(Document section begins)

Yields and growth rates and payout ratios, oh my!
Before we get to those companies, though, you should understand just whyyou'd want to own dividend payers. These stocks can contribute a huge chunk of growth to your portfolio in good times, and bolster it during market downturns.

As my colleague Matt Koppenheffer has noted: "Between 2000 and 2009, the average dividend-adjusted return on stocks with market caps above $5 billion and a trailing yield of 2.5% or better was a whopping 114%. Compare that to a 19% drop for the S&P 500."

When hunting for promising dividend payers, unsophisticated investors will often just look for the highest yields they can find. While these stocks will indeed pay out the most, the yield figures apply only for the current year. Extremely steep dividend yields can be precarious, and even solid ones are vulnerable to dividend cuts.

(Document section ends)

▶ _Work to complete_: In the passage on dividend stocks, what was the average dividend-adjusted return from 2000 to 2009 for stocks with market caps above $5 billion and a trailing yield of 2.5% or better?

(Record set begins)

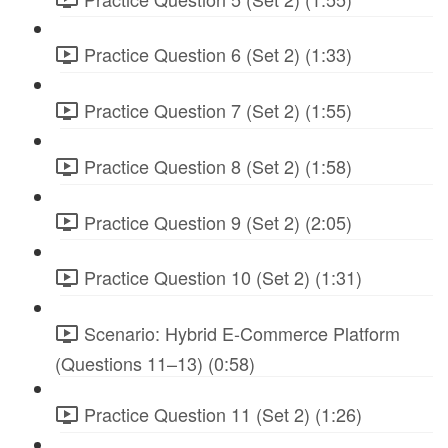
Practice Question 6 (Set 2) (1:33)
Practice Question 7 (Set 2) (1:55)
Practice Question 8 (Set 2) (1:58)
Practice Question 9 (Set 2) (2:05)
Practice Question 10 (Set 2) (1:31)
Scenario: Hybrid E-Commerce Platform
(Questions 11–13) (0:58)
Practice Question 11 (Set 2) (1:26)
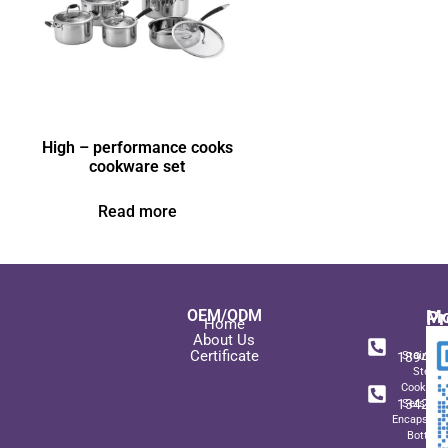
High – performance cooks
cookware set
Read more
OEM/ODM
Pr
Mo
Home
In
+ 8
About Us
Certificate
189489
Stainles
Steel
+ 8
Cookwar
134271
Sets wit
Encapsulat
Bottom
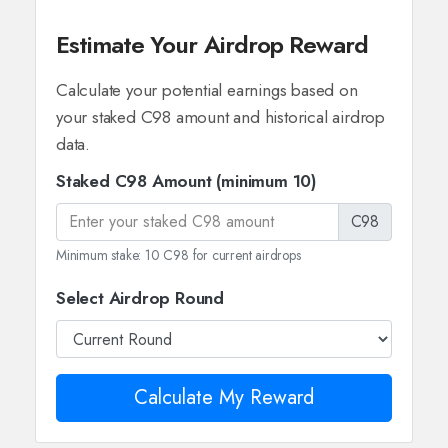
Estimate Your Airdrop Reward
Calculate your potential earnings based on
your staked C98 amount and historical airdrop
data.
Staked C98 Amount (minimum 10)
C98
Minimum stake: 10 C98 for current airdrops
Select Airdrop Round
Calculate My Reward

(Record set ends)
(Record set begins)

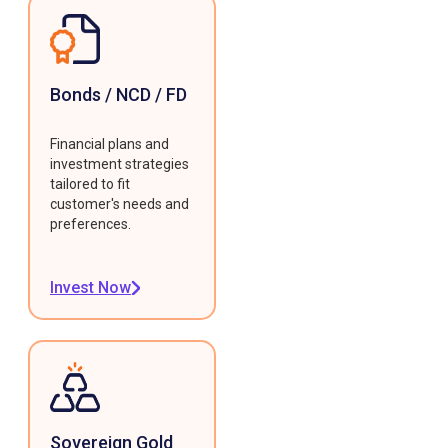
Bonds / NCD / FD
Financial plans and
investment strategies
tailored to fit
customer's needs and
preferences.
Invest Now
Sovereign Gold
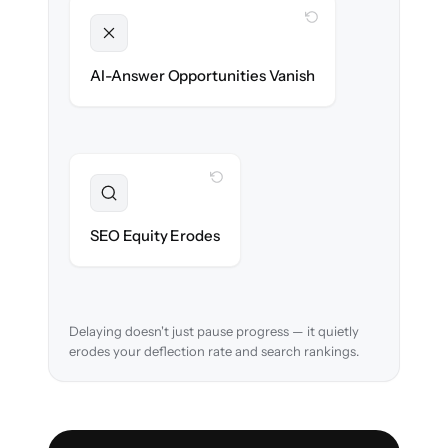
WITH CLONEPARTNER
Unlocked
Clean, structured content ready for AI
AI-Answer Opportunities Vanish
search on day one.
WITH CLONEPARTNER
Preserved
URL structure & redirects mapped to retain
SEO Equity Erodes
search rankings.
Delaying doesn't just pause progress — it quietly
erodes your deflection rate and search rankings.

(Record set ends)

▶ _The completed task_: 114%